Hacker News new | ask | show | jobs
by saboot 1298 days ago
Still hoping for compile time introspection/reflection for class serialization. Whichever language implements it first (C++ or other) I'm all in on. I come from a scientific background, where running code on data gathering machines, and writing it out, then reading it back in later for analysis is 90% of what I do.
9 comments

I’ve done this with libclang: parsing C++ with clang.cindex in Python, walking the AST for structs with the right annotation, and generating code to serialize/deserialize. All integrated into a build system so the dependency links are there. Obviously being built into the language would be way better, but if I was spending 90% of my time I would take any necessary steps.
Interesting, sounds similar to the dictionary that CERN ROOT generates. Id like to be able to do the same, and a generic "dictionary maker" by what you've described could be useful for allowing multiple formats
Interested in sharing any code? This will be useful to many C++ devs who need any sort of reflection in their workflow (especially for gamedevs)
not op, but i've done this a couple times both through the python API:

    https://github.com/jcelerier/dynalizer
to automatically generate safe dlopen stubs for runtime dynamic library loading from header files

and through the C++ one (this one is an extremely quick and dirty prototype):

    https://github.com/ossia/score/blob/master/src/plugins/score-plugin-avnd/SourceParser/SourceParser.cpp
to pre-instantiate get<N>(aggregate), for_each(aggregate, f) and other similar functions in https://github.com/celtera/avendish because of how slow it is when done through TMP (doing it that way removed literally dozens of megabytes from my .o and had a positive performance impact even with -O3) ; so I weep a lot when I read that people in the committee object to pack...[indexing]
Have you checked out the PFR library (perfect flat reflection)? I've coupled this with the magic-enum library to good effect.

PFR can be rewritten in very little code, assuming c++14(?); magic-enum is long enough to just use.
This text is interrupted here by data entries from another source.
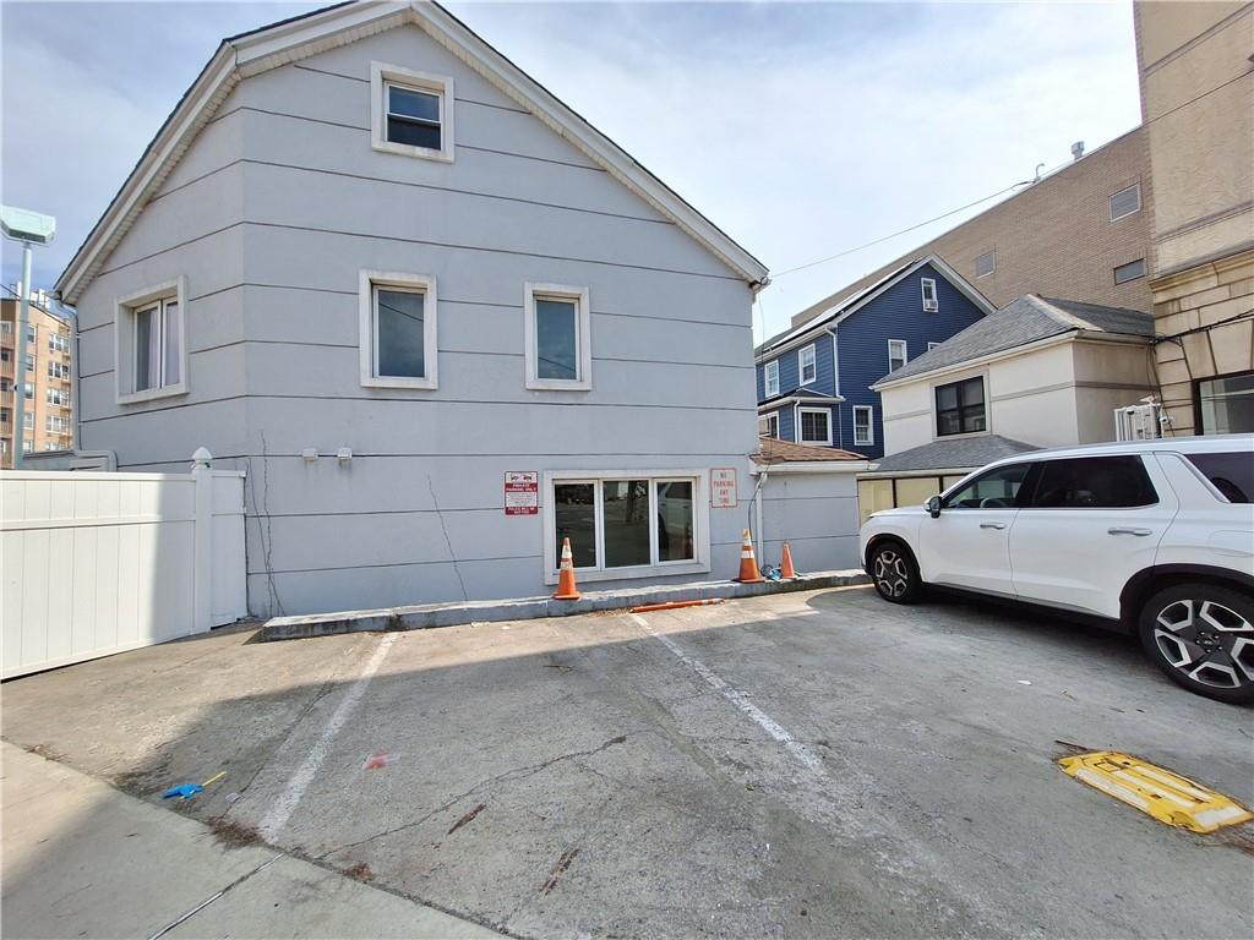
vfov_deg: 89.9
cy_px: 470
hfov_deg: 106.2
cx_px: 627
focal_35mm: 13
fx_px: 471
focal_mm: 1.74
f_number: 2.2
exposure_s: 1/3096
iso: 40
I generally have one TU for just serialization, and don't let PFR and magic-enum "pollute" the rest if my code. This keeps compile times reasonable. (The other is to uniquely name the per-type serializer: C++'s overload resolution is O(n^2)). I then write a single-definition forwarding wrapper (a template) that desugars down to the per-type-name serializers. It strikes a good balance between hand-maintenance, automatic serialization support, and compile-time cost.
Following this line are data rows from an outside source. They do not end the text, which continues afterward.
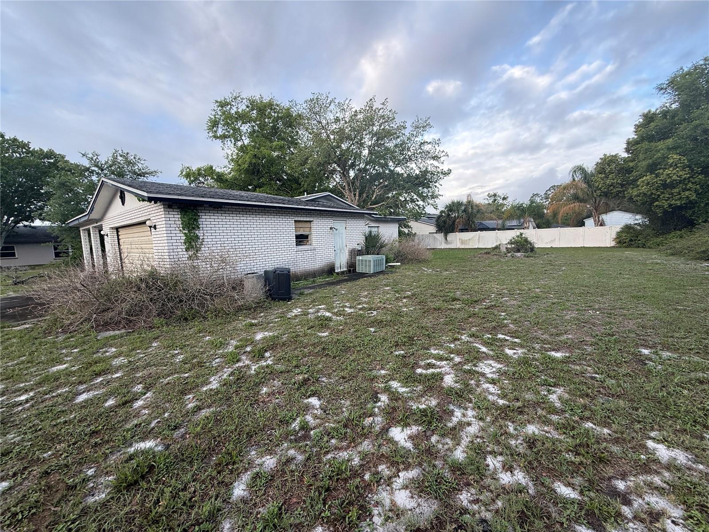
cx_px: 354
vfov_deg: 85.7
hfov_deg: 102.1
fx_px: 287
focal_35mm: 14
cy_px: 266
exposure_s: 1/183
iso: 50
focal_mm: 2.22
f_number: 2.2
This does look very interesting, thank you!
You can do this with Haskell (aeson package) and maybe with Rust (serde?)
Java annotations have enabled compile-time reflection since Java 6, and of course it has been used for serialization: https://github.com/square/moshi/#codegen
Rust basically supports this with pretty low complexity via serde, but I think many developed languages have at least something to do this, although in some it has to be hacked on.
Reflection is definitely a big topic of discussion, but I'm not sure whether it will make it in time for the finalization of the C++23 spec. I think this is the most recent iteration of the proposal:

https://www.open-std.org/JTC1/SC22/WG21/docs/papers/2022/p12...

Now there are two competing proposals, with luck maybe one of them can make it to C++26. or maybe not.
I'm curious about how you could use https://celtera.github.io/avendish for this. I've developed it to enable very easily creating media processors with the little reflection we can do currently in c++20; in my mind data gathering would not be too dissimilar of a task.

It makes me really sad reading about the objections to pack indexing as this library needs it a LOT (and currently, doing it with std::get<> or similar is pretty pretty bad and does not scale at all past 200 elements in terms of build time, compiler memory usage & debug build size)

Compile-time introspection and reflection have been implemented in GHC Haskell as the Generic class. Basically the compiler synthesizes a representation of your data type in terms of basic operations like :+: or :*: (for sum types and product types) and you can easily operate on them. Is that what you mean by compile-time introspection?

It's already being used (for many years in fact) to implement JSON serialization and deserialization in arson without depending on Template Haskell (kind of like macros).

What about making JSON that reflects the class structure and serializing that?
Well yes, but if I had reflection I could make a general 'serializer' routine that has backends for multiple formats (JSON, HDF5, CDF, ROOT, etc).
I’m pretty sure D supports this.